Le premier ministre indien a lancé jeudi un vibrant appel au militant anticorruption Anna Hazare pour qu'il cesse sa grève de la faim, en saluant son «idéalisme» et en lui assurant que ses demandes seraient examinées par le Parlement.

«Je respecte son idéalisme, je le respecte en tant que personne, il est devenu l'incarnation des préoccupations et du dégoût de notre peuple à l'égard de la corruption, je lui rends hommage», a déclaré M. Singh lors d'un discours télévisé devant le Parlement ayant pris une rare tournure personnelle.

«Sa vie est bien trop précieuse, je le presse de mettre un terme à son jeûne», a-t-il ajouté.

Ce changement de ton du premier ministre, qui avait d'abord qualifié la campagne de ce militant radical d'«infondée» au vu de la «prérogative exclusive» du Parlement en matière de législation, souligne la volonté du gouvernement d'arracher une rapide sortie de crise.

Après avoir obtenu le soutien la veille de tout l'échiquier politique, qui a appelé d'une seule voix le militant de 74 ans à stopper sa grève de la faim entamé le 16 août, le premier ministre a demandé à tous les membres du parlement de s'unir à leur tour à sa requête.

Les demandes d'Anna Hazare, qui a perdu 6,5 kilos, se sont cristallisées sur un projet de loi, le «Lokpal Bill», qui vise à créer un poste de médiateur de la République ayant pour rôle de surveiller les hommes politiques et les fonctionnaires du gouvernement.

Cet admirateur de Gandhi exige un renforcement des dispositions du texte de façon à ce que le médiateur puisse aussi enquêter sur le premier ministre et des magistrats de haut rang en cas de soupçon de corruption.
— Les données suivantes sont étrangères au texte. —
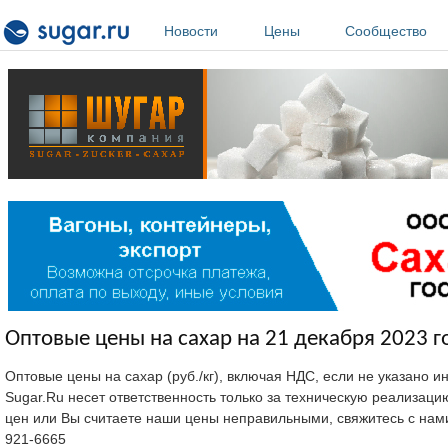
Перейти к основному содержанию
Новости
Цены
Сообщество
Оптовые цены на сахар на 21 декабря 2023 г
Оптовые цены на сахар (руб./кг), включая НДС, если не указано 
Sugar.Ru несет ответственность только за техническую реализац
цен или Вы считаете наши цены неправильными, свяжитесь с нам
921-6665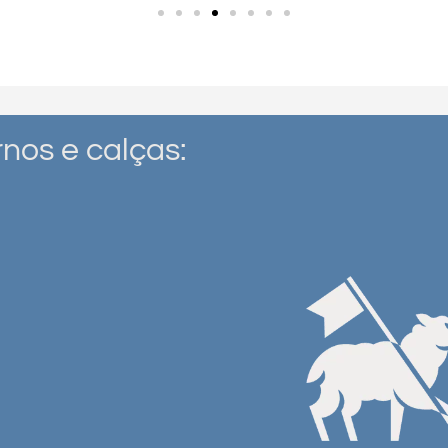
nos e calças: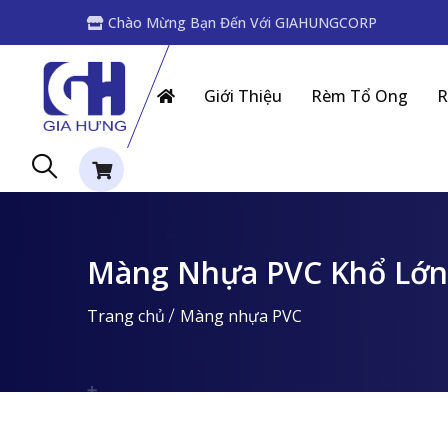
Chào Mừng Bạn Đến Với GIAHUNGCORP
Giới Thiệu
Rèm Tổ Ong
R
Màng Nhựa PVC Khổ Lớn
Trang chủ
Màng nhựa PVC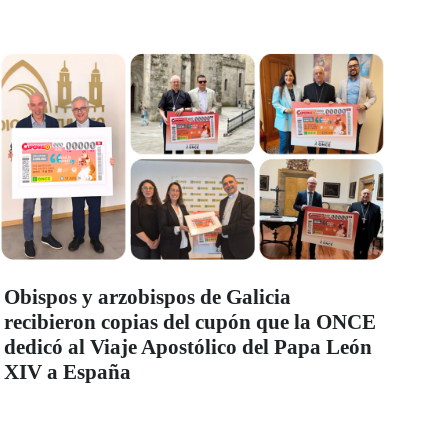
Obispos y arzobispos de Galicia
recibieron copias del cupón que la ONCE
dedicó al Viaje Apostólico del Papa León
XIV a España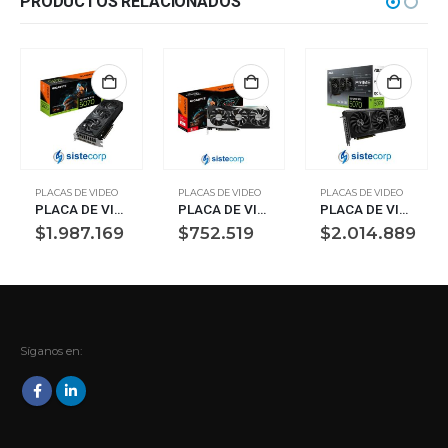
PRODUCTOS RELACIONADOS
PLACAS DE VIDEO
PLACAS DE VIDEO
PLACAS DE VIDEO
PLACA DE VIDEO 12GB RTX 5070 GIGABYTE WINDFORCE OC SFF (GV-N5070WF3OC-12GD)
PLACA DE VIDEO 8GB RX 7600 GIGABYTE GAMING OC 8GB (GV-R76GAMINGOC-8GD)
PLACA DE VIDEO 12GB RTX 5070 ASUS PRIME OC 12G GDDR7 (90YV0M10-M0AA00)
$
1.987.169
$
752.519
$
2.014.889
Síganos en: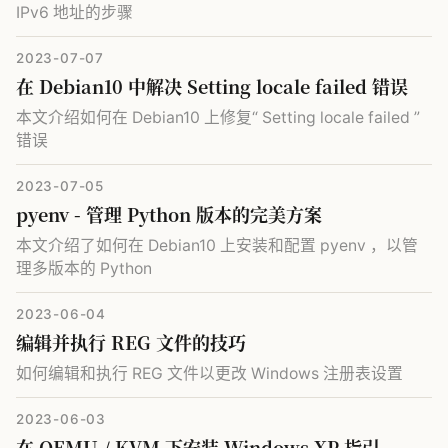
IPv6 地址的步骤
2023-07-07
在 Debian10 中解决 Setting locale failed 错误
本文介绍如何在 Debian10 上修复“ Setting locale failed ”
错误
2023-07-05
pyenv - 管理 Python 版本的完美方案
本文介绍了如何在 Debian10 上安装和配置 pyenv ，以管
理多版本的 Python
2023-06-04
编辑并执行 REG 文件的技巧
如何编辑和执行 REG 文件以更改 Windows 注册表设置
2023-06-03
在 QEMU / KVM 下安装 Windows XP 指引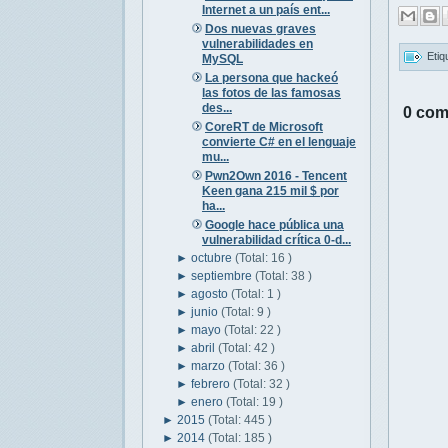
Internet a un país ent...
Dos nuevas graves
vulnerabilidades en
Etiq
MySQL
La persona que hackeó
las fotos de las famosas
des...
0 com
CoreRT de Microsoft
convierte C# en el lenguaje
mu...
Pwn2Own 2016 - Tencent
Keen gana 215 mil $ por
ha...
Google hace pública una
vulnerabilidad crítica 0-d...
►
octubre
(Total: 16 )
►
septiembre
(Total: 38 )
►
agosto
(Total: 1 )
►
junio
(Total: 9 )
►
mayo
(Total: 22 )
►
abril
(Total: 42 )
►
marzo
(Total: 36 )
►
febrero
(Total: 32 )
►
enero
(Total: 19 )
►
2015
(Total: 445 )
►
2014
(Total: 185 )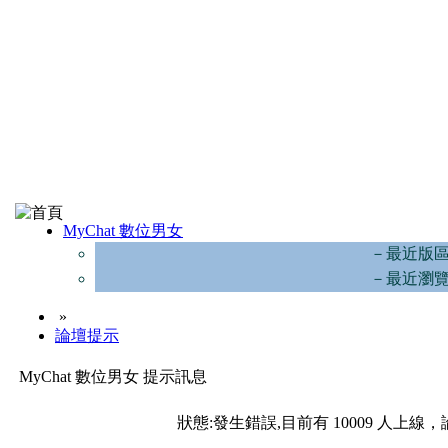
MyChat 數位男女
－最近版
－最近瀏
»
論壇提示
MyChat 數位男女 提示訊息
狀態:發生錯誤,目前有 10009 人上線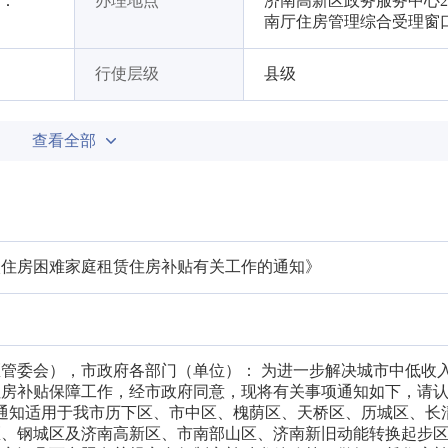
7：
办理地点
济南高新区政务服务中心
南厅住房管理综合受理窗口
行使层级
县级
查看全部
入住房困难家庭租赁住房补贴有关工作的通知》
管委会），市政府各部门（单位）： 为进一步解决城市中低收
住房补贴保障工作，经市政府同意，现将有关事项通知如下，请
本通知适用于我市历下区、市中区、槐荫区、天桥区、历城区、长
区、钢城区及济南高新区、市南部山区、济南新旧动能转换起步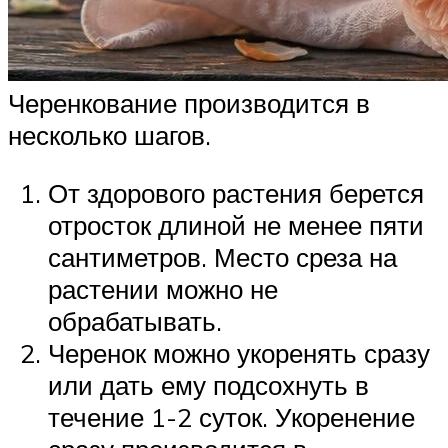
Черенкование производится в
несколько шагов.
От здорового растения берется
отросток длиной не менее пяти
сантиметров. Место среза на
растении можно не
обрабатывать.
Черенок можно укоренять сразу
или дать ему подсохнуть в
течение 1-2 суток. Укоренение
Il a posé un ultimatum au gouvernement qui expire le 30 août, date limite de la grève de la faim autorisée par les autorités.

Sa campagne anticorruption, aux accents nationalistes, a trouvé un immense écho au sein d'une population révoltée par ce fléau qui gangrène la société.

Depuis le début de sa grève de la faim publique, le 19 août, des milliers de partisans se relaient chaque jour sur une esplanade du centre de New Delhi pour le soutenir.

Comme il l'avait déjà fait les jours précédents pour tenter, en vain, de sortir de l'impasse, Manmohan Singh a assuré que les demandes du militant seraient examinées par le Parlement, au même titre que d'autres suggestions susceptibles d'améliorer le texte.

Depuis des mois, des scandales de corruption ont défrayé la chronique, le plus retentissant d'entre eux ayant porté sur la vente présumée frauduleuse de licences de téléphonie mobile orchestrée par l'ancien ministre des Télécommunications.

Cette vente aurait fait perdre au pays une somme allant jusqu'à 40 milliards de dollars. L'ancien ministre est actuellement en attente de procès.

Le premier ministre, accusé d'avoir fermé les yeux sur cette affaire pour des raisons d'opportunisme politique, a déclaré jeudi que la corruption était un «problème à multiples facettes» et que le pays devait «lutter ensemble».

Jusque là considéré comme le «Monsieur Propre» de l'Inde mais fortement ébranlé par cette crise sans précédent, il a assuré avoir «tenté de servir le pays le mieux possible» depuis son accession à la tête du gouvernement voici sept ans. Il a opportunément rappelé les progrès économiques de l'Inde.

Peu avant son discours, Anna Hazare s'est adressé à la foule de partisans en assurant avoir «confiance dans le fait que tant que le projet de loi ne sera pas adopté, je ne mourrai pas», concluant ses propos par: «Vive l'Inde».